課題の目標 1
次の(a)〜(c)が映画『笑いのカイブツ』の感想文と合うか、それぞれ「はい」か「いいえ」で答え、決め手となる本文の言葉をそのまま引くこと。(a) 筆者はこの映画を下高井戸シネマで観た。(b) 主演は菅田将暉である。(c) ツチヤタカユキは東京から大阪へ移った。
課題の目標 2
映画『笑いのカイブツ』の感想文の「オードリーのラジオで当時の話」から「将暉とか、本当に驚かされた。」までを書き写し、その中の「若林くん」を「若林さん」に差し替えること。
課題の目標 3
映画『笑いのカイブツ』の感想文を、最後の一文の後から引き継いで書き進めること。

抜粋本文

· · · · ·

オードリーのラジオで当時の話は(当然)聴いていた『笑いのカイブツ』を下高井戸シネマで。引き込まれてしまった。「伝説の」ハガキ職人=ツチヤタカユキが、オードリー若林くんに見出され、大阪から上京して見習い作家としてのキャリアをスタートさせるも、「人間関係不得意」と書き残して失踪する話、として認識していた(実際はちょっと記憶違いだったんだけど)ので、その全貌がツチヤ側から語られる面白さみたいなものを期待して、その期待通りのものが返ってきた。日本映画の役者はどこからこんなに粒ぞろいになったんだ…と恐ろしくなるほど、仕事の質が高すぎる。主演の岡山天音は勿論(「勿論」で片付けるのは申し訳ないほど)素晴らしい熱演とバランス感覚(その場しのぎの絶叫とかなし)で、彼を観ているだけで十分。しかしながら、共演陣がみな見事で、各シーンでサブキャラクターが主演を喰らうぐらいの演技を見せる。松本穂香とか、菅田将暉とか、本当に驚かされた。

· · · · ·

提供資料
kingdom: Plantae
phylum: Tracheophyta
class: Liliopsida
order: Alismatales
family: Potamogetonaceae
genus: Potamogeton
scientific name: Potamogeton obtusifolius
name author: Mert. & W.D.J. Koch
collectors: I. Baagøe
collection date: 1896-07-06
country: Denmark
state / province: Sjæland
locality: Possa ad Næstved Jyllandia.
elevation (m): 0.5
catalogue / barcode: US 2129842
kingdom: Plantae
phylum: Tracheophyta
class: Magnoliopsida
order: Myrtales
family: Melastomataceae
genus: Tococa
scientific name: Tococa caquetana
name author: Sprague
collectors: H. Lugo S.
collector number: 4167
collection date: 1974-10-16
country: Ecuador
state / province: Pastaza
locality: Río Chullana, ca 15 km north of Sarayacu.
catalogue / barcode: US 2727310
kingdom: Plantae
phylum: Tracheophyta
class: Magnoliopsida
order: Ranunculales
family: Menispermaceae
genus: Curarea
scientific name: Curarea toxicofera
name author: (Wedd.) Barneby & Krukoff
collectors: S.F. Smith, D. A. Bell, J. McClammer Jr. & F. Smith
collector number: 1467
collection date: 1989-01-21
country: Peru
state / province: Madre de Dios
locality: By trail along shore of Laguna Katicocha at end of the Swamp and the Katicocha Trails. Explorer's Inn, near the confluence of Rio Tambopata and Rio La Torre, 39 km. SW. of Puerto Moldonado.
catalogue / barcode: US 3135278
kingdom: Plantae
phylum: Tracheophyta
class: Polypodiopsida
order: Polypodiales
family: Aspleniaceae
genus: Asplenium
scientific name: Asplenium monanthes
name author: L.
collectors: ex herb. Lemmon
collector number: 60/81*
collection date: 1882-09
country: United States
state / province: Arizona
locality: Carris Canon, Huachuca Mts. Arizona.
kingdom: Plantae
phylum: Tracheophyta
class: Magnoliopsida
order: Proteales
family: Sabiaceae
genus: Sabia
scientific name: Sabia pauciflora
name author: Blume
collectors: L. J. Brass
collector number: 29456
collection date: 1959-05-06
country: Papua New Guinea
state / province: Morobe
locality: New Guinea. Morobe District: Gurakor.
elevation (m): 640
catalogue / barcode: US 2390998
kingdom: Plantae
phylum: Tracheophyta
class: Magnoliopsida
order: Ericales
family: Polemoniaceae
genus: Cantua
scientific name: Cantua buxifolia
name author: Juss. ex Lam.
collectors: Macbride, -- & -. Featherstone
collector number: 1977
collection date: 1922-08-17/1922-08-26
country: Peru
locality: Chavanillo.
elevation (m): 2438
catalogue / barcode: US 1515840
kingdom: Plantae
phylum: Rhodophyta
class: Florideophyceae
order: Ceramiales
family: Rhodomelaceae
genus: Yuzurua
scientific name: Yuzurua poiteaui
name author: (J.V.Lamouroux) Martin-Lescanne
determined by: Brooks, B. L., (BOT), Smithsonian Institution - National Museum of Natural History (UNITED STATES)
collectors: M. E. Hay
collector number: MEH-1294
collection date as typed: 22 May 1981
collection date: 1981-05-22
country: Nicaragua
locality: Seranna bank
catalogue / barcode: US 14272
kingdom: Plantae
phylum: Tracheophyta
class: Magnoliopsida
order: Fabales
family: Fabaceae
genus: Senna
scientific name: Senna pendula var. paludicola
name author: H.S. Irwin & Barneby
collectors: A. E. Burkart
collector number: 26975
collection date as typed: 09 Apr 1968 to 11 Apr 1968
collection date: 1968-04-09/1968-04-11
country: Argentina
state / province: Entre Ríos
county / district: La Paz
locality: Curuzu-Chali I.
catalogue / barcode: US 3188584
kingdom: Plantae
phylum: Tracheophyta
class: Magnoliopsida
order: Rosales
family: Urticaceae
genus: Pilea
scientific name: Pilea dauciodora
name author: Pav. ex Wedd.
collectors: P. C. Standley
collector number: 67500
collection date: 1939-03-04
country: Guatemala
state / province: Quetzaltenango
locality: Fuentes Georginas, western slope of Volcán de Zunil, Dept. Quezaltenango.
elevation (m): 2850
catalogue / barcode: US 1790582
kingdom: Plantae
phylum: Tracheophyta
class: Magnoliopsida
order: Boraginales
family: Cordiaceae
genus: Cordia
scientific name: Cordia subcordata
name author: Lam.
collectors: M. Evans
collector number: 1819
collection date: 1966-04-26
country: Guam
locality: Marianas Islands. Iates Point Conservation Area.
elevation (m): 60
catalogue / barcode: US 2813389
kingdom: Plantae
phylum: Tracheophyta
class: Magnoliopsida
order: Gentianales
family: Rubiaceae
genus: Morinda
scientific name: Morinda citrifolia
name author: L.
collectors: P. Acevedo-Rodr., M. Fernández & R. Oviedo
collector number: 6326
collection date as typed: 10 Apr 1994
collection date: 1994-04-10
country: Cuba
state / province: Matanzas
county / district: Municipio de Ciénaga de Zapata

· · · · ·

最終結果 1
(a) はい 「『笑いのカイブツ』を下高井戸シネマで。」
(b) いいえ 「主演の岡山天音は勿論」
(c) いいえ 「大阪から上京して」

最終結果 2
オードリーのラジオで当時の話は(当然)聴いていた『笑いのカイブツ』を下高井戸シネマで。引き込まれてしまった。「伝説の」ハガキ職人=ツチヤタカユキが、オードリー若林さんに見出され、大阪から上京して見習い作家としてのキャリアをスタートさせるも、「人間関係不得意」と書き残して失踪する話、として認識していた(実際はちょっと記憶違いだったんだけど)ので、その全貌がツチヤ側から語られる面白さみたいなものを期待して、その期待通りのものが返ってきた。日本映画の役者はどこからこんなに粒ぞろいになったんだ…と恐ろしくなるほど、仕事の質が高すぎる。主演の岡山天音は勿論(「勿論」で片付けるのは申し訳ないほど)素晴らしい熱演とバランス感覚(その場しのぎの絶叫とかなし)で、彼を観ているだけで十分。しかしながら、共演陣がみな見事で、各シーンでサブキャラクターが主演を喰らうぐらいの演技を見せる。松本穂香とか、菅田将暉とか、本当に驚かされた。

最終結果 3
オードリーは「ベーコンズ」という名義で出てくるんだけど、仲野太賀が若林くんにしか見えないし、板橋駿谷は発声まで春日に寄せてる。で、仲野太賀の隣にいる人が、メガネで作家で「元芸人」と紹介され、「今もやってるよ!」とツッコミを入れるというサトミツっぷり。途中から、「若林ーーー!」「サトミツーーー!」って、なってしまいましたわ。あんまサトミツに酷いこと言わないで欲しい!って思いました。

「この役者陣の素晴らしさを十分に活かすための環境づくりに徹したのかな、それは正解過ぎるな、監督」って思っていたんだけど、終演後のトークで、それは結果的にそうなっただけなのかな、臨機応変で、それは正解過ぎるな、監督。って思いました。傑作です。